GIVEN ENTRIES:

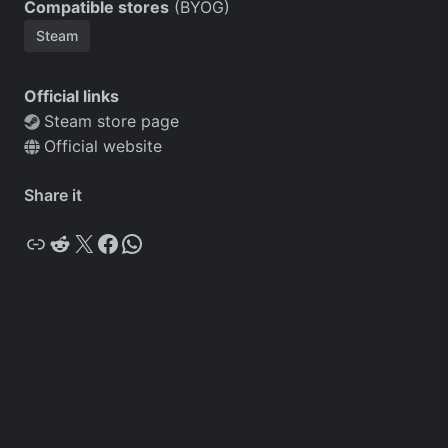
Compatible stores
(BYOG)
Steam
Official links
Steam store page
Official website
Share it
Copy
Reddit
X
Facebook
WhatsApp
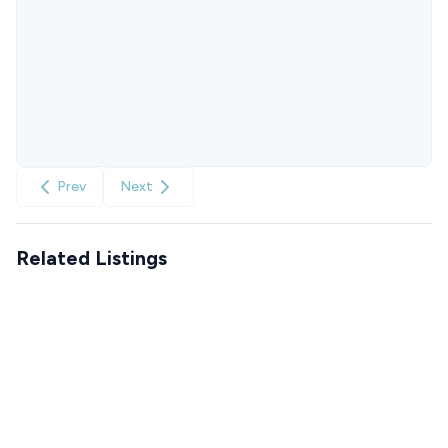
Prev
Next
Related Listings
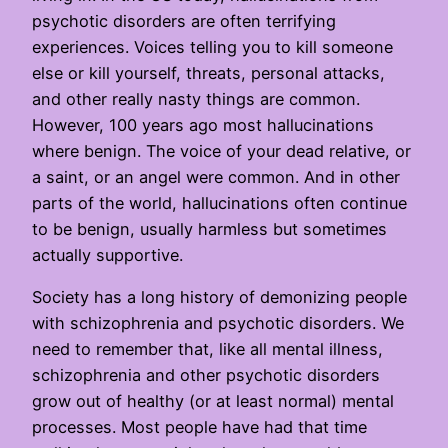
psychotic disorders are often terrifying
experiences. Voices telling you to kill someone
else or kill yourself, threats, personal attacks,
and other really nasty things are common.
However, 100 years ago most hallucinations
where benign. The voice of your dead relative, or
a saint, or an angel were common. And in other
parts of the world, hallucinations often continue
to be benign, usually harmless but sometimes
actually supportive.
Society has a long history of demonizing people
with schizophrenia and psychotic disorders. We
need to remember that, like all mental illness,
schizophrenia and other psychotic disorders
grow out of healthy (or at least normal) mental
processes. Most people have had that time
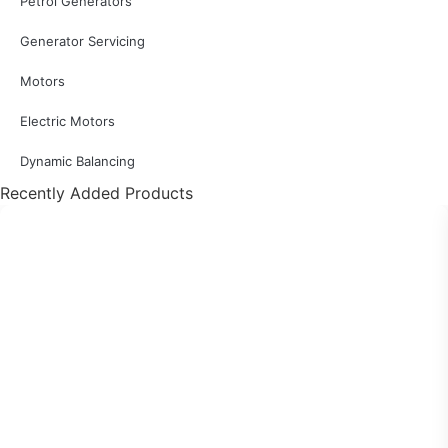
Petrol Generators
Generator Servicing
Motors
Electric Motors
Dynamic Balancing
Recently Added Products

JOB ITEM:
Transcribe the material exactly, leaving every picture out.

WRITTEN REPLY:
Compatible stores
(BYOG)
Steam
Official links
Steam store page
Official website
Share it
Copy
Reddit
X
Facebook
WhatsApp
Prev
Next
Related Listings
psychotic disorders are often terrifying
experiences. Voices telling you to kill someone
else or kill yourself, threats, personal attacks,
and other really nasty things are common.
However, 100 years ago most hallucinations
where benign. The voice of your dead relative, or
a saint, or an angel were common. And in other
parts of the world, hallucinations often continue
to be benign, usually harmless but sometimes
actually supportive.
Society has a long history of demonizing people
with schizophrenia and psychotic disorders. We
need to remember that, like all mental illness,
schizophrenia and other psychotic disorders
grow out of healthy (or at least normal) mental
processes. Most people have had that time
Petrol Generators
Generator Servicing
Motors
Electric Motors
Dynamic Balancing
Recently Added Products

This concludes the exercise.